For the beginner whose airy verse does not trip but rather lumbers, who is unable to write anything worthy of sale and whose ideas refuse to be crowded into the right number of feet, it might be an excellent thing occasionally to drop all thought of pentameters and amphibrachs and go back to the old-fashioned rhymed alphabet.

“A is for Ant
That lives in the ground,
B is for Bear—
A terror when found——”

and so on through the twenty-six harmless letters. It is an exercise in ingenuity if nothing else and if the writer has any skill at drawing it could be converted into a delightful gift for a five-year-old. Lear, the author of the Nonsense books, did not think it beneath his dignity to write six of these alphabets in varying stanza forms.

A little harder, but still not too hard, is the limerick, examples of which are given in [Chapter IX]. As a gift, a series of illustrated limericks on people you know would have the merit of novelty at least.

To see one’s productions in print is always an incentive to better work.
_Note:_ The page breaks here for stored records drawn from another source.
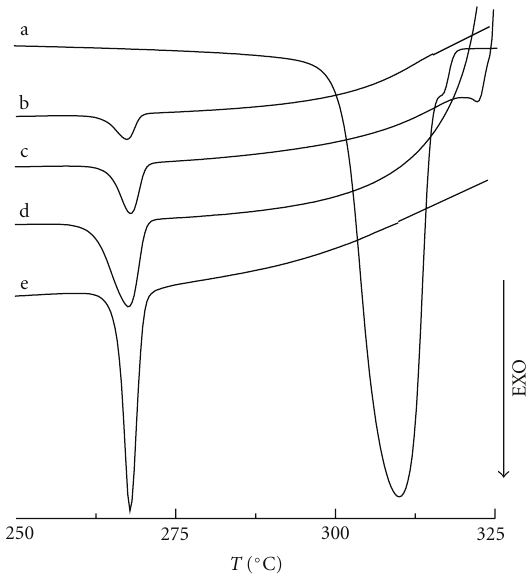
Figure 9: DSC cooling at 20 ◦ C/min after fast heating to 330 ◦ C of samples BP44 (a), BPM4 (b), BPM5 (c), BPM6 (d), and BPM8 (e).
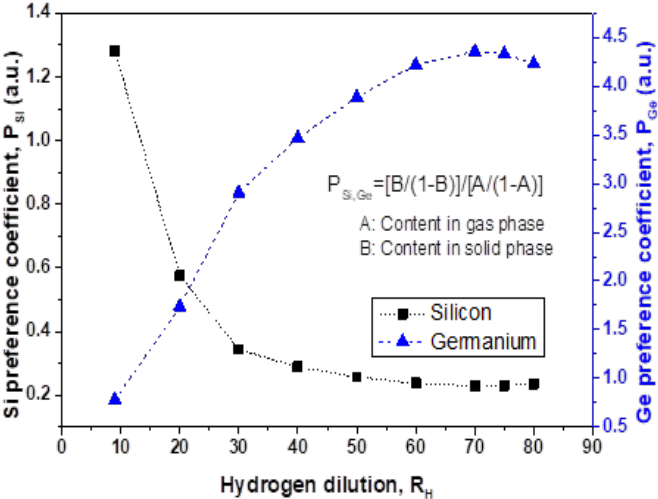
Figure 5. Coefficients of preferential incorporation of Si and Ge atoms, P Si and P Ge , as a function of hydrogen dilution.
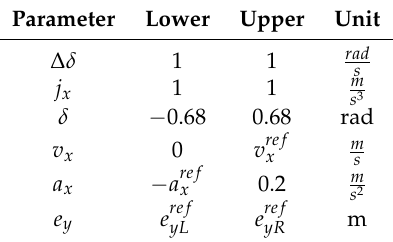
Table 3. Constraints in the low-level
The type is cheering even when its legibility reveals several faults unnoticed in manuscript. Most small newspapers are glad to publish fairly good verse when the poet is willing to let it go for nothing. Be sure that rhyme and meter are correct and then send it in and let the General Public stand from under.

If it is a lack of verse ideas that bothers you, try a drama. Write it in blank verse and crowd the action with incidental songs. This is not for publication, of course; not even to show your dearest friend, but just for practice. Put in a troubadour if you like, or anything else a romantic imagination may suggest, and let them sing themselves hoarse in every scene. In this prosaic century you might not be able to write a stirring love song, but if you become thoroughly identified with the characters, your troubadour or your fair lady would be bound to get off something creditable. The plot of the drama is a thing of no consequence; it may have as much or as little as you choose. Write the scenes as the mood strikes you and when you have lost interest think of it only as an exercise.
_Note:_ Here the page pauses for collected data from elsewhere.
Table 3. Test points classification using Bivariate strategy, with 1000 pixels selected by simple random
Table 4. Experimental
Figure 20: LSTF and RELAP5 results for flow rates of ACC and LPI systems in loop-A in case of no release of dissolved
Tennyson’s “Maud” shows how a narrative poem may be treated in a series of lyrics and suggests imitation. The German poets, as well as some English writers, have song cycles, a series of poems all bearing on one central theme. A pedestrian trip; the life of a bird couple; the coming of winter, and innumerable other subjects lie close at hand suitable for such treatment. Henley’s city types and hospital sketches lead the way for similar verses of things familiar to you.
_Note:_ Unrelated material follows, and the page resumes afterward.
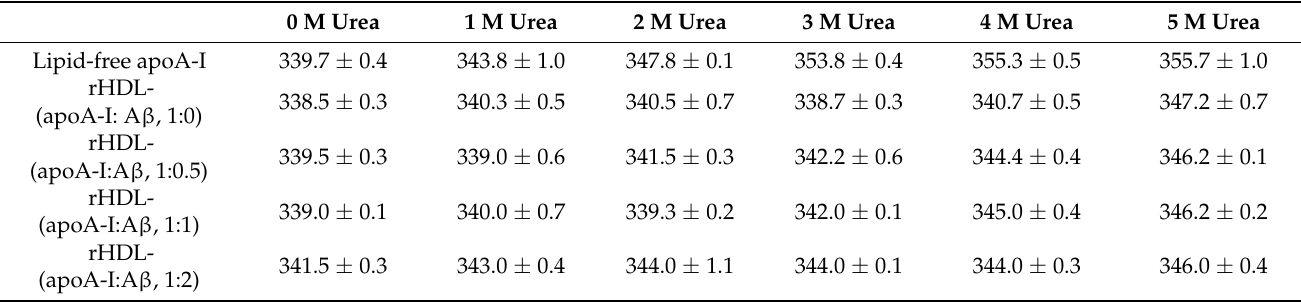
Table 2. Wavelength maximum fluorescence (Ex = 295 nm, Em = 310–400) of rHDL containing apoA-I and Ab in the presence of urea for isotheral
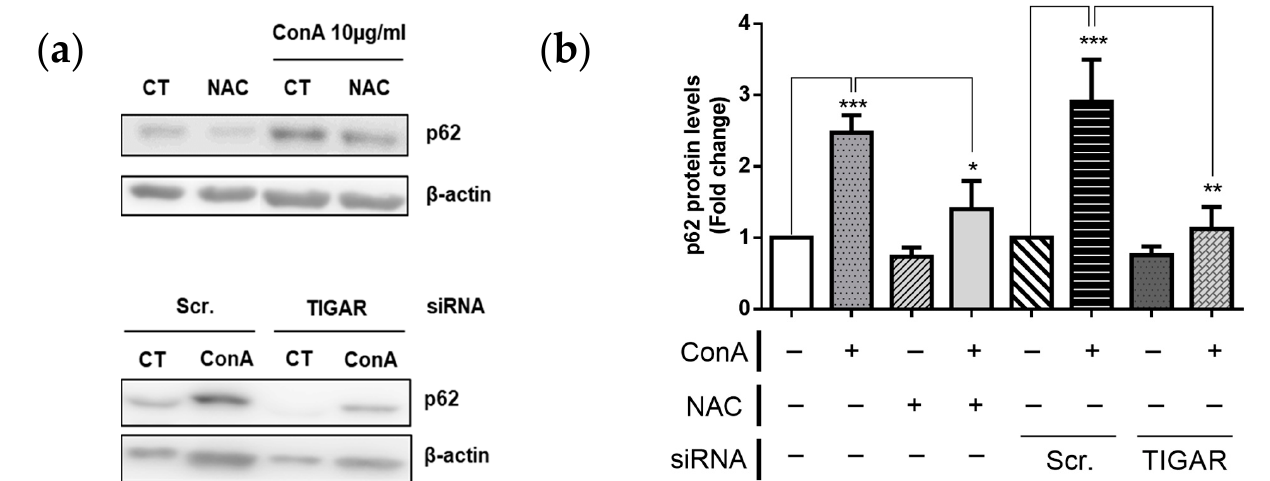
Figure 6. p62 protein expression in human ConA-stimulated lymphocytes after TIGAR depletion. ( a ) Western blot analysis of p62 protein levels normalized to β -actin in 10 µ g/mL in ConA-treated and untreated (Ct) T lymphocytes ± NAC and siRNA-treated T lymphocytes. Representative Western blot images are shown. ( b ) All data are presented as the mean fold change relative to untreated cells ± SEM. Differences were calculated with two-way ANOVA and Tukey’s multiple comparisons test with a normal-based 95% CI. Significant p values are indicated; * p < 0.05; ** p < 0.01; *** p < 0.001; n =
Very often a line from a piece of prose or verse sticks in the memory. Utilize the line by making it the refrain of a ballade or the ending of some similar verse form. Browning composed his “Childe Roland to the Dark Tower Came,” around that single line taken from a song in “King Lear.” It is possible to go even further and with a stanza—say from some Elizabethan song—construct about it the completed poem. Rossetti has done this with one of Ophelia’s songs in “Hamlet.”

But keep up your interest and work for the love of working. There is drudgery in the learning of anything, but with verse one can at least make it interesting drudgery. Never give up; never be satisfied; and with all English literature to rove in, don’t stick in a rut.